- [ТЕКСТ УПРАЖНЕНИЯ]
⟨
Сон показал мне, что спасение — это взгляд вверх (или, в рамках самого сна, — вперед), на тех, кто лучше, чище, святее. Мармеладов низок, но он смотрит вверх и может спастись. А Раскольников или Иван Карамазов полны достоинств, но они смотрят назад, и их спасение под огромной угрозой. Можно бегло оглядываться назад и примерно замечать, в каком ряду сидишь, но нельзя придавать значение этому факту, нельзя быть уверенным в его прочности, нельзя любоваться своим местом. Оно крайне условно и неустойчиво, что бы ни считали в задних рядах.
В какие-то минуты я был образом Бог знает чего для некоторых людей. Один шизофреник считал меня сионским мудрецом, а другой — мессией. И был реальный момент, когда в Институте философии, после речи против отмывания Сталина, на каждой площадке лестницы, с пятого этажа на первый, стояли люди, ждавшие меня, чтобы пожать мне руку. В иные минуты я исполнял обязанности чего-то большего, чем я сам, перерастая себя.
⟩
- [ЗАДАНИЕ 1]
Ответьте на вопросы по тексту упражнения:
(a) Куда направлен взгляд, который, как показал сон, ведет к спасению?
(b) Кем считали рассказчика двое шизофреников?
(c) После какой речи люди ждали рассказчика на лестнице в Институте философии?
- [ЗАДАНИЕ 2] Переведите на английский язык предложение из текста упражнения: «Один шизофреник считал меня сионским мудрецом, а другой — мессией».

- [ЗАПИСАННЫЕ ДАННЫЕ]
⟨
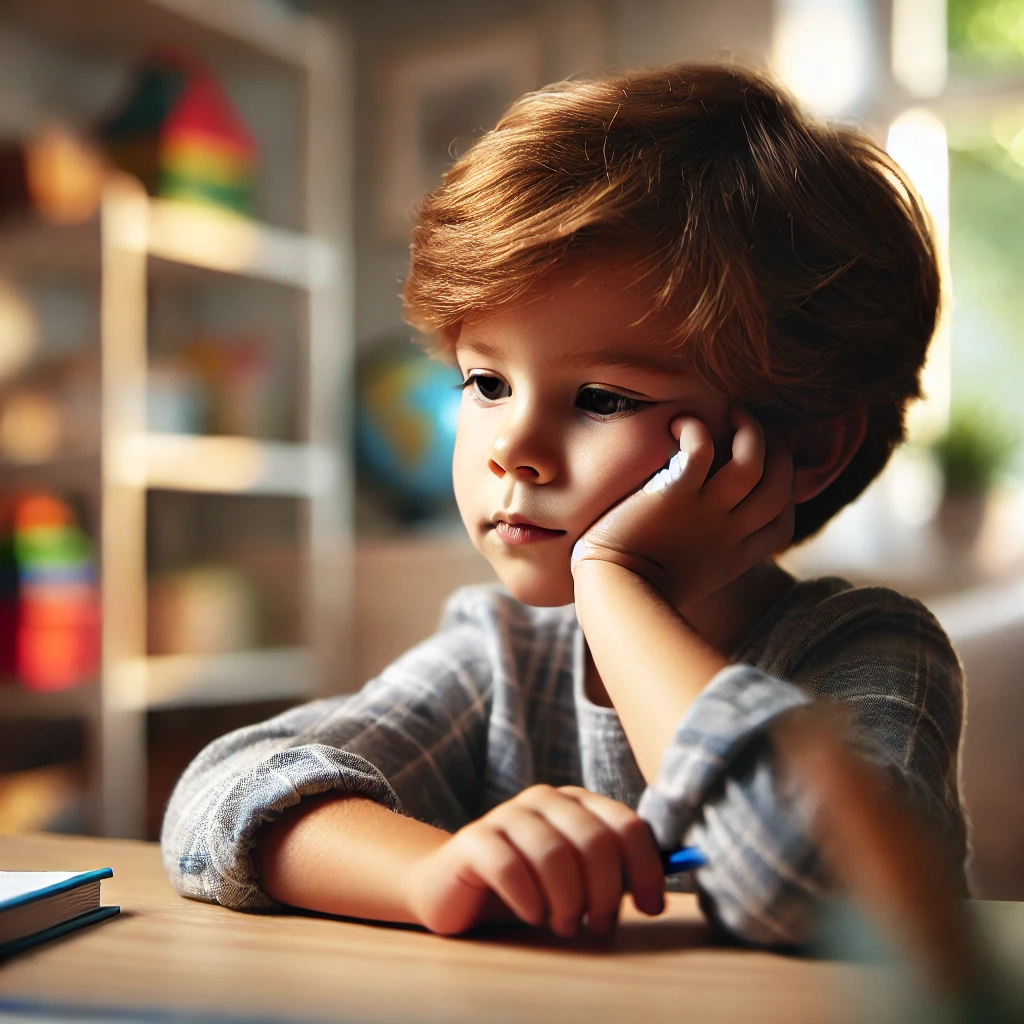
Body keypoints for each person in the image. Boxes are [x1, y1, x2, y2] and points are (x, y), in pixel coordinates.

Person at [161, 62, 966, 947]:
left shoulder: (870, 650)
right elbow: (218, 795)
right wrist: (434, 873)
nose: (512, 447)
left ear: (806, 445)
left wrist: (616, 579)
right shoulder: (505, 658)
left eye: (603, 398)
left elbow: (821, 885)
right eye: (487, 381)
⟩
- [ОТВЕТ 1]
(a) Вверх (или, в рамках самого сна, вперед), на тех, кто лучше, чище, святее.
(b) Один считал его сионским мудрецом, другой — мессией.
(c) После речи против отмывания Сталина.

- [ОТВЕТ 2] One schizophrenic took me for an Elder of Zion, and another for the Messiah.